*Excerpted records*
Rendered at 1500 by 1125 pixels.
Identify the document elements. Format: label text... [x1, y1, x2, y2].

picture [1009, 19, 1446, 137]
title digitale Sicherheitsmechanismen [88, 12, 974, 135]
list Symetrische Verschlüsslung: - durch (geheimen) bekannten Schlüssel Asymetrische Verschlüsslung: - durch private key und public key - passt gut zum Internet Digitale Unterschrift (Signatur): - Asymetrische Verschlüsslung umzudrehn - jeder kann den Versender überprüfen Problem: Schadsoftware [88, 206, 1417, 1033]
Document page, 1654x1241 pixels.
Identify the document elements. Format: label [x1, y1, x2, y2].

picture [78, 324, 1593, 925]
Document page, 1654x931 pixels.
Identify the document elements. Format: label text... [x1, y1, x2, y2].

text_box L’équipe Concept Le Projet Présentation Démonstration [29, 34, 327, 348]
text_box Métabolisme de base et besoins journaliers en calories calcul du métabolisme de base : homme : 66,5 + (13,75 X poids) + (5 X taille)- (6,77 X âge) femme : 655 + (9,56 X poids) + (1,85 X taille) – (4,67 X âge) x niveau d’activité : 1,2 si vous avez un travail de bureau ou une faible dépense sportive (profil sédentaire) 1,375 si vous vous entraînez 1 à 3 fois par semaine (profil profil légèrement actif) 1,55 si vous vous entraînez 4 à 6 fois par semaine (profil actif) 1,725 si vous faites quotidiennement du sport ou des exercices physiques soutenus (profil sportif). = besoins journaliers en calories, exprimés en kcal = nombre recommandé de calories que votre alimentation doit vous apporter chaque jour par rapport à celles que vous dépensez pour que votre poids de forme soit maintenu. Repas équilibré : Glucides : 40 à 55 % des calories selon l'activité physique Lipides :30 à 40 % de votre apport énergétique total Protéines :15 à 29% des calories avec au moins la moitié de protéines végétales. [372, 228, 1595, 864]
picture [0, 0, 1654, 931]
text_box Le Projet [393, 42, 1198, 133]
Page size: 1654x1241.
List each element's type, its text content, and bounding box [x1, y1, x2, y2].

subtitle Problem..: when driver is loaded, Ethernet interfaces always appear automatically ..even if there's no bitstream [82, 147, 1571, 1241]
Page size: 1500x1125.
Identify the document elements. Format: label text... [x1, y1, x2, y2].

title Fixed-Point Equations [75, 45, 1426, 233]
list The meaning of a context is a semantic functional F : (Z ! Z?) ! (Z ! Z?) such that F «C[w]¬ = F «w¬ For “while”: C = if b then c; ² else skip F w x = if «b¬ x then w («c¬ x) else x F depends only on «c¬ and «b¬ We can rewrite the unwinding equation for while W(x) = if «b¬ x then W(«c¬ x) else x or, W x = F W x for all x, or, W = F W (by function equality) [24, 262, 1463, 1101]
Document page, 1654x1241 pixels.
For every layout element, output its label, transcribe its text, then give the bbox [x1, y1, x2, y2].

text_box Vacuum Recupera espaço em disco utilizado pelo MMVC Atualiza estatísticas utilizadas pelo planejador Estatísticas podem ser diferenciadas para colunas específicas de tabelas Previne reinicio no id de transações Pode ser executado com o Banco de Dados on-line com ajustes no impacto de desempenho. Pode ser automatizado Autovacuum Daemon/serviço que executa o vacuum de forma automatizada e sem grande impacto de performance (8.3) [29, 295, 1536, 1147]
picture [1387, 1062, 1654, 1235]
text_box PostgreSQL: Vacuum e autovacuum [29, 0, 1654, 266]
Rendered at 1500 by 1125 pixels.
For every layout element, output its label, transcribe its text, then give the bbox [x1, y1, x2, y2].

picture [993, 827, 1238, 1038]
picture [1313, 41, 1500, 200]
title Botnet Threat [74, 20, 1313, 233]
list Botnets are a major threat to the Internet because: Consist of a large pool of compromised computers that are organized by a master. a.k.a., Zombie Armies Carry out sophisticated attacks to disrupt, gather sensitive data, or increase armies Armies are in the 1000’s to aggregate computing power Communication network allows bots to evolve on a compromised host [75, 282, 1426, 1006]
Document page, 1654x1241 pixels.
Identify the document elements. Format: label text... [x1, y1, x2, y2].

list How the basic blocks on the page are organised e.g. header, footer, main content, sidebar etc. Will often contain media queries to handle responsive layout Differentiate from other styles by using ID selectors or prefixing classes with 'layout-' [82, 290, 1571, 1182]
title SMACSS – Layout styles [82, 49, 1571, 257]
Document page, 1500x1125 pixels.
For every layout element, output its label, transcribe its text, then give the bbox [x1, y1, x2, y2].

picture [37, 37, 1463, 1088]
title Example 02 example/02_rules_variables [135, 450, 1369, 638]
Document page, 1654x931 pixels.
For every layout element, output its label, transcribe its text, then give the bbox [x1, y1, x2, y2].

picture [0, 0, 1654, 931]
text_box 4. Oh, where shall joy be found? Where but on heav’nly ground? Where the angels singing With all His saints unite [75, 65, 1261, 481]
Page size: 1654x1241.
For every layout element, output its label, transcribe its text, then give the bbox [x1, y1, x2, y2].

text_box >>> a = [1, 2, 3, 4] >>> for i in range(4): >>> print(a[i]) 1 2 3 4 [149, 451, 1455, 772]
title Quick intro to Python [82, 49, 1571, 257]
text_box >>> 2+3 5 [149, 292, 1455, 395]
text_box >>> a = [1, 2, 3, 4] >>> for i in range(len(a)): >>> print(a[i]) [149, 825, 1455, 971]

*Given exercise*
Rewrite the lines, from the one containing "Document page, 1500x1125 pixels." down through the one containing "title Example 02", swapping "bbox" for "bounding box" and leaving everything else unchanged.

*Correct output*
Document page, 1500x1125 pixels.
For every layout element, output its label, transcribe its text, then give the bounding box [x1, y1, x2, y2].

picture [37, 37, 1463, 1088]
title Example 02 example/02_rules_variables [135, 450, 1369, 638]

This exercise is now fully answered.